After several months on the Disney+ account, something was bothering me. Our advertisements, particularly in the US market, followed a consistent template: static, pricing-led creatives — clean cards that communicated subscription plans and pricing tiers. They were functional, on-brand, and completely unremarkable.

Meanwhile, I was watching what our direct competitors were doing. Netflix was using clips from their biggest shows — dramatic, emotionally charged, designed to stop a thumb mid-scroll. Prime was leveraging character moments and dialogue hooks. Mubi was running curated, cinematic stills that made you feel like you were missing something important. These were not ads about pricing. They were ads about stories.
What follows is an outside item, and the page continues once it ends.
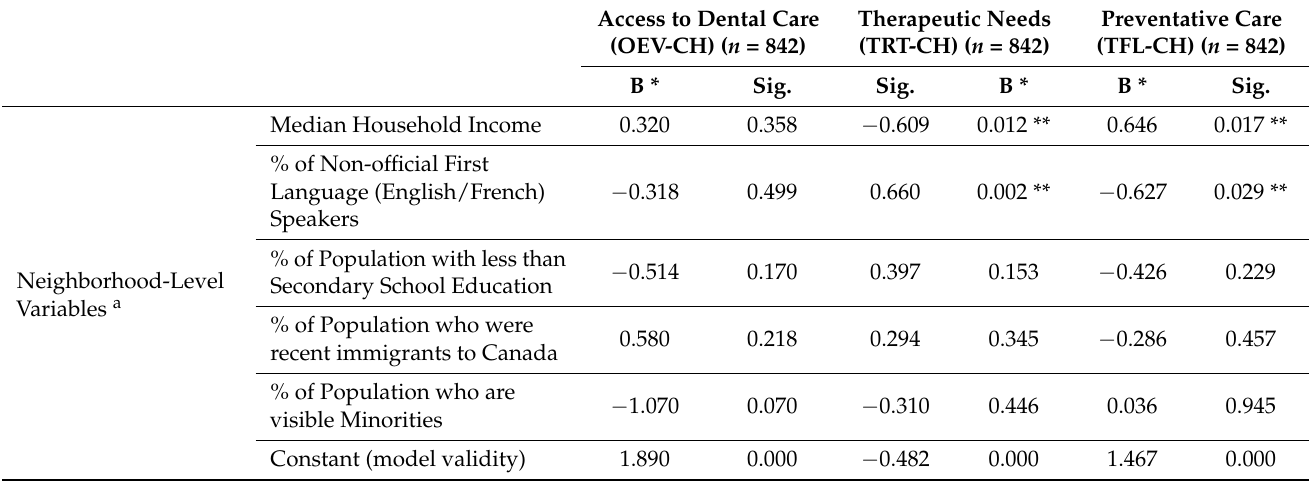
Table 3. Impact of neighborhood (FSA)-level demographic variables on the presence or absence of dental treatment outcome variables in the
And then the thought hit me: Disney owns perhaps the most recognisable character library in the history of entertainment. Marvel. Star Wars. Pixar. Disney Animation. National Geographic. And we were advertising with pricing cards.

The Hypothesis

If we shifted our creative approach from static pricing formats to character-led, content-driven storytelling formats, we would see an improvement in engagement metrics — specifically click-through rate — and a downstream reduction in cost per acquisition. People do not subscribe to Disney+ because the family plan is $13.99. They subscribe because they want to watch the next Marvel series, or because their children love Moana, or because they grew up with Star Wars. Our creatives should reflect that.

The Pitch

As a media performance analyst, my primary job was operations — not strategy, not creative direction. So I had to pitch this. And pitching a creative overhaul to a client like Disney, through an agency like Publicis, is not a casual conversation. It is a process.
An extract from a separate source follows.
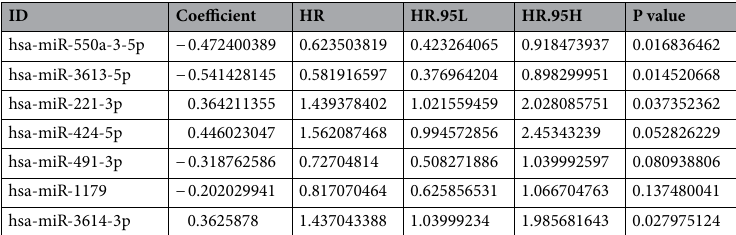
Table 2. Results of multivariate Cox regression analysis of prognostic model.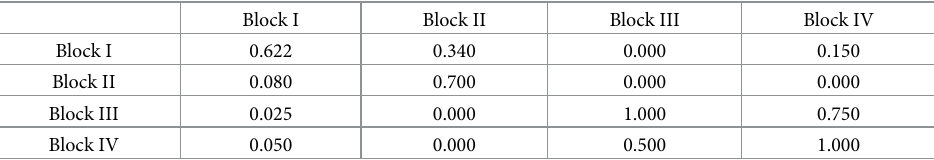
Table 13. Density matrix of blocks.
I prepared a detailed brief — not a one-slide idea, but a complete creative direction proposal. I outlined the visual strategy: which characters and shows to lead with, what aspect ratios to use for each platform, how the music and editing pace should feel, what the opening hooks should look like. I referenced specific competitor examples and built a case that arrived at “here is exactly what we should try, here is why, here is how it maps to each platform, and here is what I expect to happen.”

The pitch process took approximately a month. It involved multiple calls with the offshore strategy team, several rounds of email exchanges, feedback loops between the creative team and the client, and a final review cycle with the end Disney team. I navigated pushbacks by keeping the conversation anchored to the performance data: our current CTR, our current CPA, our competitors' visible approach, and the gap between where we were and where we could be.

The Execution

Once approved, the shift was significant — from static, text-heavy plan cards to dynamic, character-driven formats. Some were video edits featuring key moments from flagship Disney+ shows. Others were static but visually led — high-impact character imagery with minimal text overlay, designed to feel native to each platform. I was involved throughout the production and launch process: reviewing edits, ensuring platform specifications were met, coordinating creative delivery timelines with campaign flight dates, and QA'ing every asset before it went live.

The Result

The new creatives outperformed the previous approach. We saw a measurable improvement in click-through rate and a corresponding reduction in cost per acquisition. The character-led formats engaged users more effectively, drove more clicks, and converted at a lower cost than the static pricing creatives they replaced.

What This Project Taught Me

This was the most important project of my career so far. It proved three things that have shaped everything I have done since.

First, that the best optimisation in performance marketing is not always in the bid or the budget — sometimes it is in the creative. A better ad is worth more than a better bid strategy. Second, that being able to communicate across functions — from data to creative to strategy to client — is the skill that makes things actually happen in large organisations. And third, that if you want to grow beyond your job description, you have to be willing to do the work before anyone gives you permission.

The creative overhaul was not in my brief. But it was the right thing to do for the campaign, and I made it happen.